→ Task brief
Update the stretch of material that begins at its very start and ends with the line containing "Reading left to right, list" by changing each "chart" to "graph" and keeping everything else the same. Omit the pictures from your answer.

→ Stored entries
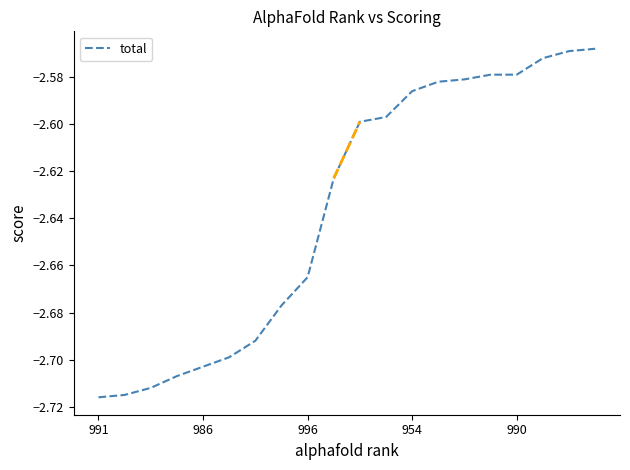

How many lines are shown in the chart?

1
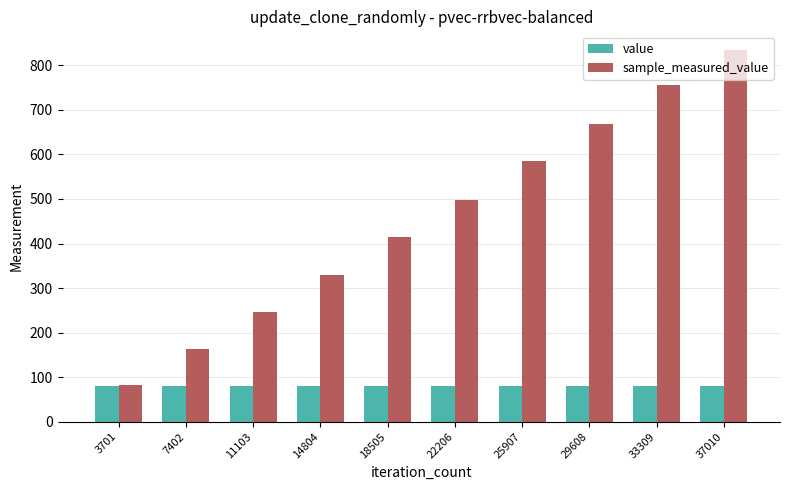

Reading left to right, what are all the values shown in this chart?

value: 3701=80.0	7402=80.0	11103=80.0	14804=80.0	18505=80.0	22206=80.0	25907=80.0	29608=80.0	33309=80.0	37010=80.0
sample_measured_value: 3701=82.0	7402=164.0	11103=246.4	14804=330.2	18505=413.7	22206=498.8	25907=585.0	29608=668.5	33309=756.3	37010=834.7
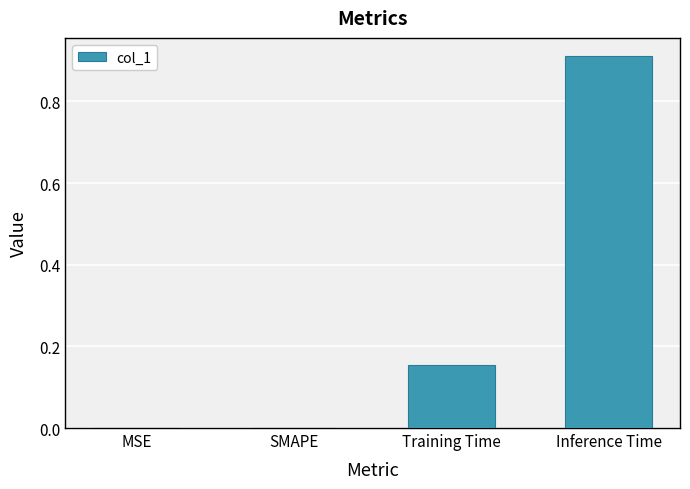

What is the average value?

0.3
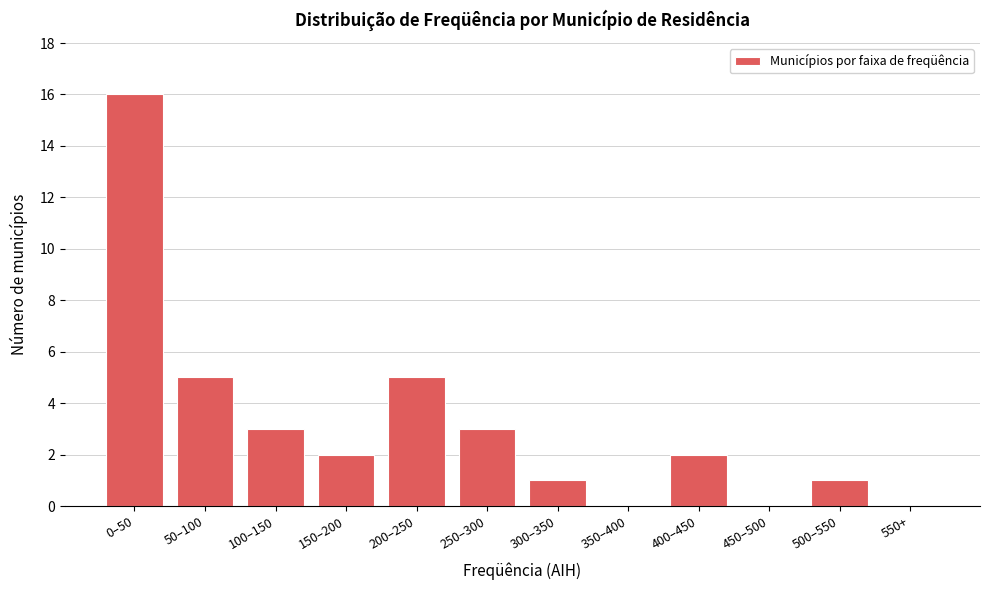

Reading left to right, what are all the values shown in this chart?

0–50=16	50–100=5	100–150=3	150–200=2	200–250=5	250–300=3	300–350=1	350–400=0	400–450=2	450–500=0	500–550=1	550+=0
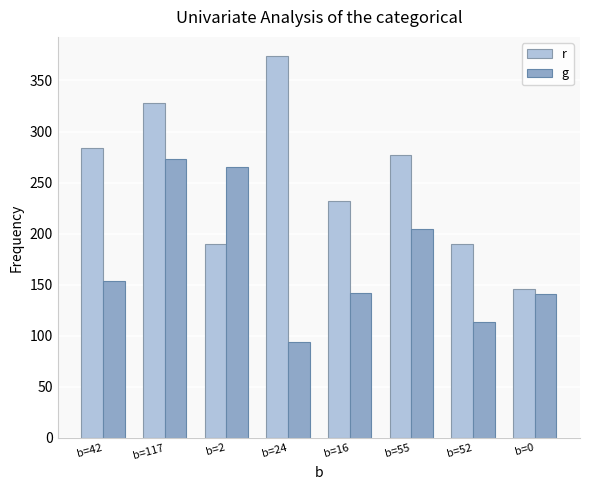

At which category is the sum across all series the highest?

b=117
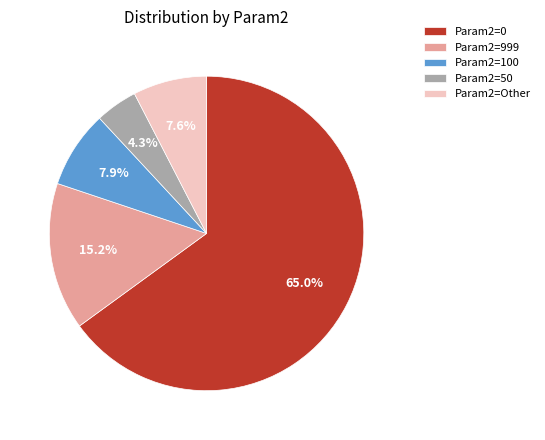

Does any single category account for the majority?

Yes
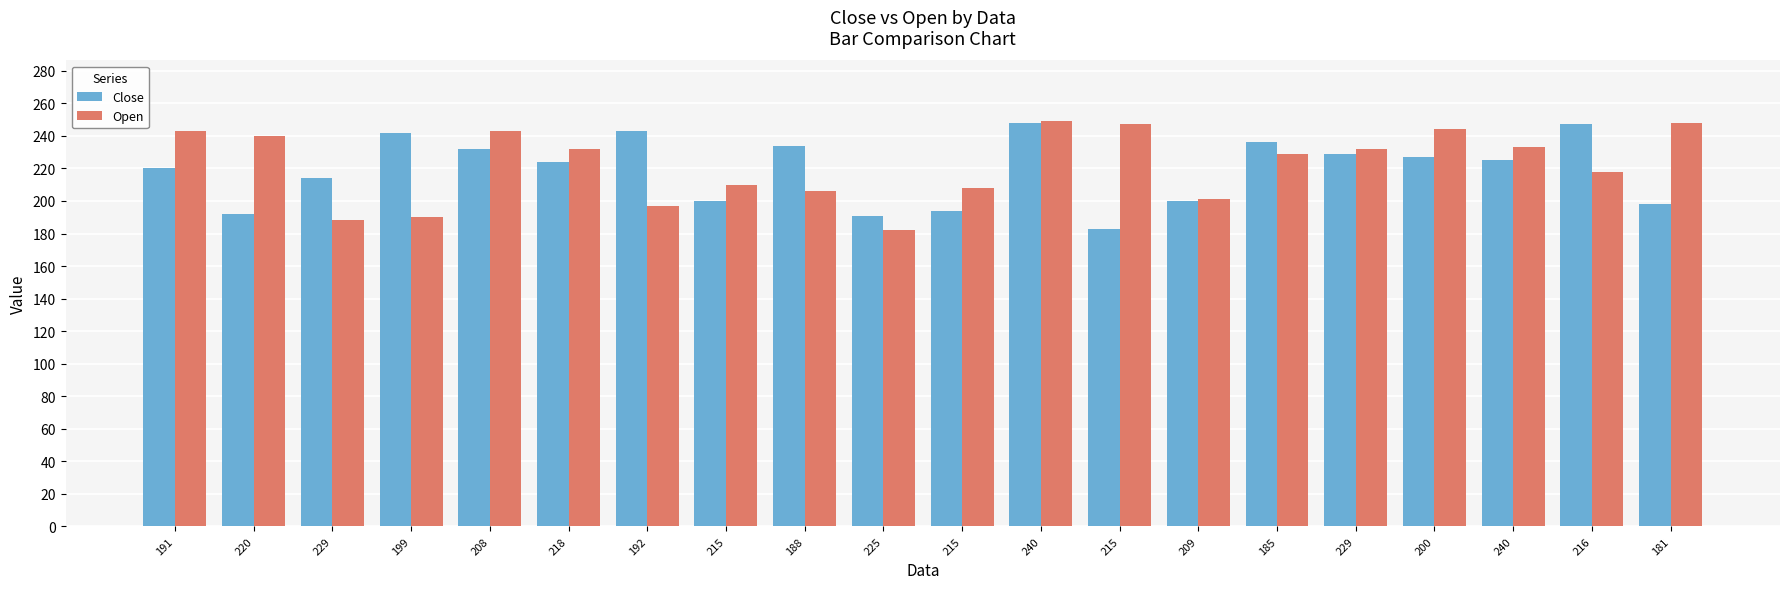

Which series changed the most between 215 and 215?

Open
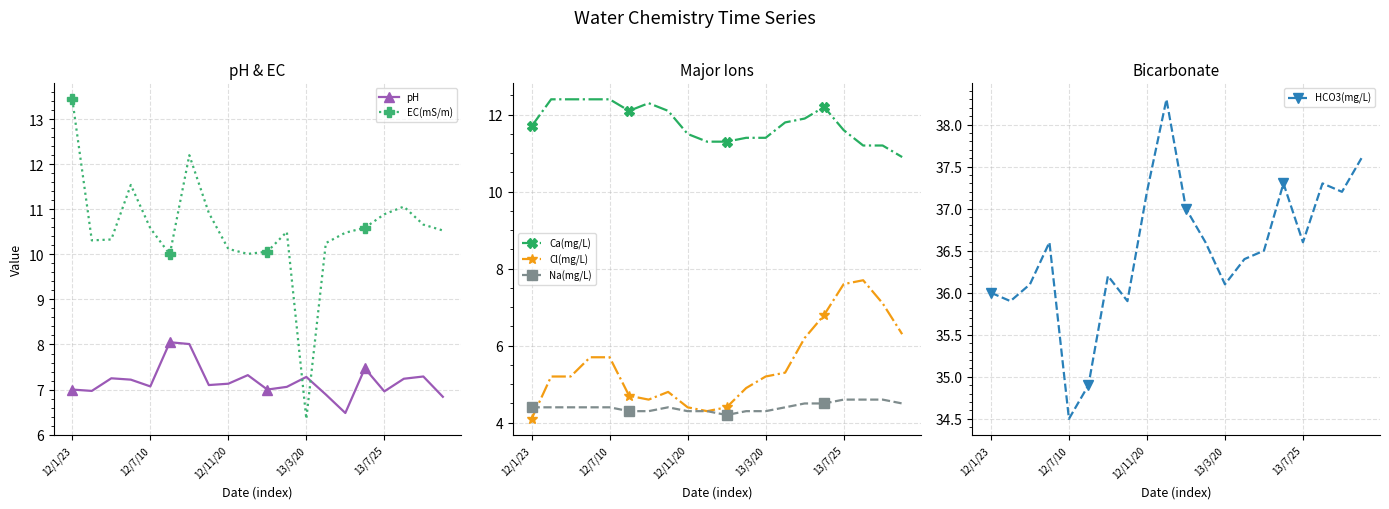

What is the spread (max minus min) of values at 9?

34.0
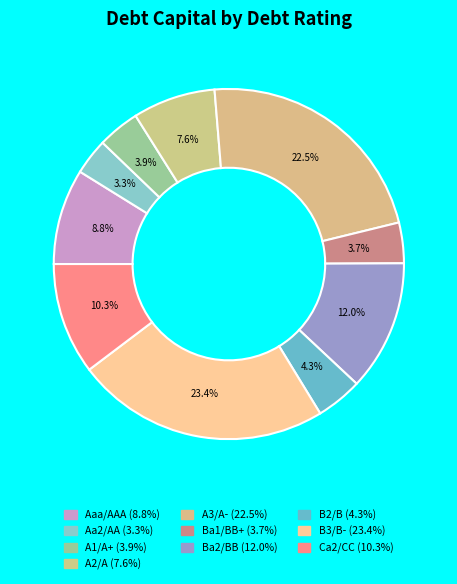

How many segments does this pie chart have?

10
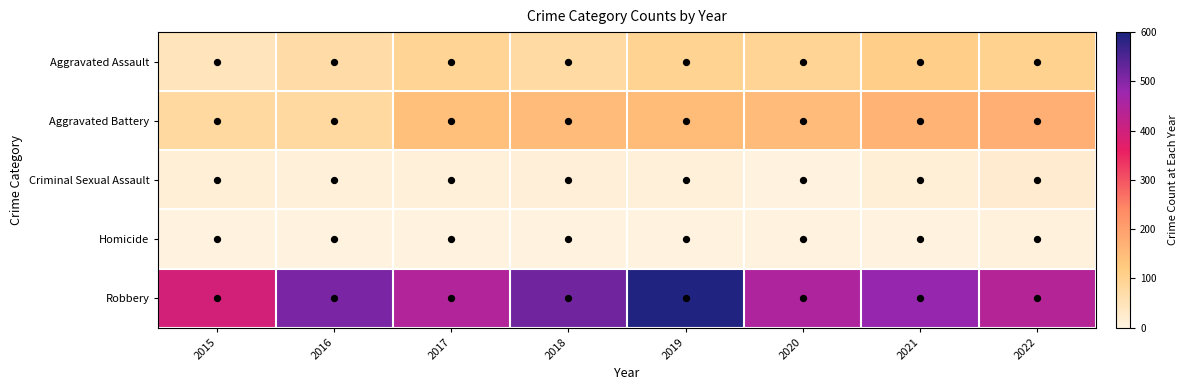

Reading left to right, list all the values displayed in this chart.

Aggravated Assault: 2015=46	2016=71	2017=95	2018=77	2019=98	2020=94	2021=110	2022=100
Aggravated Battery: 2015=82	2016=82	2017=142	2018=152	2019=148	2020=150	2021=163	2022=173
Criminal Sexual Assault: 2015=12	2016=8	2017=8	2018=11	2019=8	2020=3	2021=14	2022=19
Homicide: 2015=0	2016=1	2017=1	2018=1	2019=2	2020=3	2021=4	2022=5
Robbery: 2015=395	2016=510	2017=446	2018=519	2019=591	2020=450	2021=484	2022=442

→ Reply
How many lines are shown in the graph?

1

Reading left to right, what are all the values shown in this graph?

value: 3701=80.0	7402=80.0	11103=80.0	14804=80.0	18505=80.0	22206=80.0	25907=80.0	29608=80.0	33309=80.0	37010=80.0
sample_measured_value: 3701=82.0	7402=164.0	11103=246.4	14804=330.2	18505=413.7	22206=498.8	25907=585.0	29608=668.5	33309=756.3	37010=834.7

What is the average value?

0.3

Reading left to right, what are all the values shown in this graph?

0–50=16	50–100=5	100–150=3	150–200=2	200–250=5	250–300=3	300–350=1	350–400=0	400–450=2	450–500=0	500–550=1	550+=0

At which category is the sum across all series the highest?

b=117

Does any single category account for the majority?

Yes

Which series changed the most between 215 and 215?

Open

What is the spread (max minus min) of values at 9?

34.0

How many segments does this pie graph have?

10

Reading left to right, list all the values displayed in this graph.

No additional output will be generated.